Isis meneó la cabeza, y afirmó:
—Con toda seguridad se lo inventó. Al fin y al cabo, es un descarriado.
—Lo ama y no es capaz de dejarlo ahí fuera —sentenció Regina.
Un puñado de mujeres estuvieron de acuerdo con ella, pero Maeve las obligó a callar.
—Nadie encontrará a Caleb porque ni siquiera está aquí —declaró—. Estoy segura de que el descarriado contó una mentira; engañan constantemente. —Y aparentando una intensa preocupación, me dijo—: Además, no podemos permitir que vuelvas al caos, sobre todo porque el rey va tras de ti.
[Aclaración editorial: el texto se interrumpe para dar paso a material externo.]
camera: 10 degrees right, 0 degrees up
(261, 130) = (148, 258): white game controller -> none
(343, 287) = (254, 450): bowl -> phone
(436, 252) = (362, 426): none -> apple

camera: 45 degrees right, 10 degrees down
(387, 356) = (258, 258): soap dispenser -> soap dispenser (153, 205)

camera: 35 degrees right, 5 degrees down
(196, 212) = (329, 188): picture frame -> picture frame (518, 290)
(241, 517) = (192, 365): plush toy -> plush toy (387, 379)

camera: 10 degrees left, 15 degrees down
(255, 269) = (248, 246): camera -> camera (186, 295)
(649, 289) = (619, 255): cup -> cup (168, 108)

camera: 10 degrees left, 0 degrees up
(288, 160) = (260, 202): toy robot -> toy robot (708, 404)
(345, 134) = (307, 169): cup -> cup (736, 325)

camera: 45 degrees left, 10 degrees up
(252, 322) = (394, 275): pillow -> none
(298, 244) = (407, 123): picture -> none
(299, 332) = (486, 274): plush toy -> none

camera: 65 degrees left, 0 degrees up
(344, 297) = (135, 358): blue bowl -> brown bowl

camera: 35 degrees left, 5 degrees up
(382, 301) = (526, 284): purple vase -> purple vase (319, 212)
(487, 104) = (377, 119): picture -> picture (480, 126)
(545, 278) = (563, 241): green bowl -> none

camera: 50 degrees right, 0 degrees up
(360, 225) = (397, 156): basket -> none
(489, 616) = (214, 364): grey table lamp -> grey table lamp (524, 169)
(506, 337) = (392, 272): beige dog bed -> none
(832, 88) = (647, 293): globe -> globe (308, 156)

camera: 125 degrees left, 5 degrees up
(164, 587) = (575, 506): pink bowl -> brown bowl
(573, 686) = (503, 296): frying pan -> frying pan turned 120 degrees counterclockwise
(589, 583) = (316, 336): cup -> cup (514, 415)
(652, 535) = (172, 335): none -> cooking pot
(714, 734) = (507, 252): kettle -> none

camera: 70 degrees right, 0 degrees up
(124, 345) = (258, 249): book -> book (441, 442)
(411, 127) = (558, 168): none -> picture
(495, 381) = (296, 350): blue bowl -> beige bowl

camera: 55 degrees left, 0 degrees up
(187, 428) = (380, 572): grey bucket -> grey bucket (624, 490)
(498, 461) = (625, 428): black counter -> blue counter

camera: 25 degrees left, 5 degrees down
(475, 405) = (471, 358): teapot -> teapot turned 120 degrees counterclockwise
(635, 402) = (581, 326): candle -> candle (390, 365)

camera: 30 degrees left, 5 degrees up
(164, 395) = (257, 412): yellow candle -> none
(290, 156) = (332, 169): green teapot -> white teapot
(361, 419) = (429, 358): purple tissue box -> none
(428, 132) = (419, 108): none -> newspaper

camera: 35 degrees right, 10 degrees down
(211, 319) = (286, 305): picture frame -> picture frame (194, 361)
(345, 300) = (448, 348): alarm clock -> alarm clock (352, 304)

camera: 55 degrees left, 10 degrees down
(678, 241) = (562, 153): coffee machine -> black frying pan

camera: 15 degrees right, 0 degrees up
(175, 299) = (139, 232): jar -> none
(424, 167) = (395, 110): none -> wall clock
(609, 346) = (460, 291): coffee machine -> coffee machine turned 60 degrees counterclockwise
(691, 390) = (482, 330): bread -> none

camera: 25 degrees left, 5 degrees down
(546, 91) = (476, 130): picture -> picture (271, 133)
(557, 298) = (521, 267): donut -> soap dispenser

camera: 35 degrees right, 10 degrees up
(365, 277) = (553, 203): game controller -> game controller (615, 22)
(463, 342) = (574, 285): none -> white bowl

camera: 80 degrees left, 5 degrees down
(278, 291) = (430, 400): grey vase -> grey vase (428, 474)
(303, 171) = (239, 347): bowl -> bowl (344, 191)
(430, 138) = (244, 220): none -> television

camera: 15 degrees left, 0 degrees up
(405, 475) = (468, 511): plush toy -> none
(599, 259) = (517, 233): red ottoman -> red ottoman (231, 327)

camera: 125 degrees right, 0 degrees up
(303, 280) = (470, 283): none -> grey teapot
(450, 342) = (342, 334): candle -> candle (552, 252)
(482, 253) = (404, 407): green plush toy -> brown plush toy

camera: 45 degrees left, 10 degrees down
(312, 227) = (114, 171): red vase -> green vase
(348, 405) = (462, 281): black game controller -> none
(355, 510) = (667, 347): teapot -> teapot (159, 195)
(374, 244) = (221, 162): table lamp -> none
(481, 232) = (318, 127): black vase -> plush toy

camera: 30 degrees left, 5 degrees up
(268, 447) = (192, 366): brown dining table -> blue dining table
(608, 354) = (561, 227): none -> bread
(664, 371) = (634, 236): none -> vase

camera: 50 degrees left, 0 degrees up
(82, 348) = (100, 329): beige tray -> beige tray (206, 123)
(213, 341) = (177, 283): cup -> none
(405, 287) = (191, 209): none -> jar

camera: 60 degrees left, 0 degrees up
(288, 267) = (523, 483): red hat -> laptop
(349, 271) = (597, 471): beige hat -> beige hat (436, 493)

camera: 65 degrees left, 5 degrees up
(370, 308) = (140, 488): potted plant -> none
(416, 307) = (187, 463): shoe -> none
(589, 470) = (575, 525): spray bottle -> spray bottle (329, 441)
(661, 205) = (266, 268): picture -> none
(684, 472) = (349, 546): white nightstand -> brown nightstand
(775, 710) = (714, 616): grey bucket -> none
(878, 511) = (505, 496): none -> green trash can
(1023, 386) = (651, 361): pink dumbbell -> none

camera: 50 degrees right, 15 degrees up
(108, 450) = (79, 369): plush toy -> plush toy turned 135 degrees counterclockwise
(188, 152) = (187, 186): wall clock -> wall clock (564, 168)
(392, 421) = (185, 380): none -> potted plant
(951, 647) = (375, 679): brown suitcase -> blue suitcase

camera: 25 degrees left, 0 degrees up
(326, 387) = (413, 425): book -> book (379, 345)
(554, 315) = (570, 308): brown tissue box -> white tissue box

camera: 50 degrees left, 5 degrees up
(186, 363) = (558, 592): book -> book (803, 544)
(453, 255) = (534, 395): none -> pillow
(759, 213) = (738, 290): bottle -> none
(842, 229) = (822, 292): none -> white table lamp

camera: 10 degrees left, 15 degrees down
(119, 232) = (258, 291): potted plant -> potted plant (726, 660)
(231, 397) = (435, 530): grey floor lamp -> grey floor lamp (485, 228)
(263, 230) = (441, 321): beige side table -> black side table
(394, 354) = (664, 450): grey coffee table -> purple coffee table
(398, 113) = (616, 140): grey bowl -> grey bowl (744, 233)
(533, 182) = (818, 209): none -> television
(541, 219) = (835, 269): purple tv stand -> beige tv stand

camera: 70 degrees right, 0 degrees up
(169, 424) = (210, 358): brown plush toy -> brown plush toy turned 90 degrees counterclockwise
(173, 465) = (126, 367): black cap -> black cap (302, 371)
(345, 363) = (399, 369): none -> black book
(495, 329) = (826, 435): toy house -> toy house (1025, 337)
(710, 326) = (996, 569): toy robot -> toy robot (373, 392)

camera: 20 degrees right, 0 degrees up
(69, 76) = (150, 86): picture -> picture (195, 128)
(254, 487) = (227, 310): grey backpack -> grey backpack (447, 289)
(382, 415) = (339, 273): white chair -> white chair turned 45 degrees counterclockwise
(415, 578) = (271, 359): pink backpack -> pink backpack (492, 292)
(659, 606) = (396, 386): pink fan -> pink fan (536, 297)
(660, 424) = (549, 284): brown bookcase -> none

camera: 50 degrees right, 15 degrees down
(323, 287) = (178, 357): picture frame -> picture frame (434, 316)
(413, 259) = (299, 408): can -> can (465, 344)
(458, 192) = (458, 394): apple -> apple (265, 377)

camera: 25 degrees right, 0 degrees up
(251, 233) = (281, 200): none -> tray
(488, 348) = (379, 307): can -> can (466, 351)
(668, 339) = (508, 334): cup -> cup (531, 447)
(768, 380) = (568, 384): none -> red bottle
Detecté las intenciones que se ocultaban en sus frases. Parecía estar diciendo: «Jamás saldrás de aquí. No lo permitiré». Me cogió del brazo y me condujo afuera, seguida de Isis, que cargó con Delia. Varias mujeres ayudaron a Missy a sentarse, manifestándole su inquietud por el chichón que se le estaba formando en la cabeza.
La noche era fría y húmeda. Me zafé de los dedos de Maeve.
—Tienes razón —reconocí humildemente—. Con toda seguridad es una mentira que he querido creerme.
Se le relajó la expresión y, alargando el brazo, me dio un apretón cariñoso en el hombro. Lilac no se apartaba de su lado.
—Esa clase de comentarios llegan constantemente, pero es mejor hacer oídos sordos.
—No pensaré en ello. Lo prometo —asentí.
A medida que caminábamos de regreso a la casa, aminoré el paso para que Maeve, Lilac, Delia e Isis se adelantasen. Arden corrió tras de mí; ambas sonreímos en la oscuridad. Ella indicó con la cabeza el puente, y la idea arraigó en nosotras. La pregunta que tanto nos angustiaba por fin tenía respuesta: ya sabíamos qué hacer.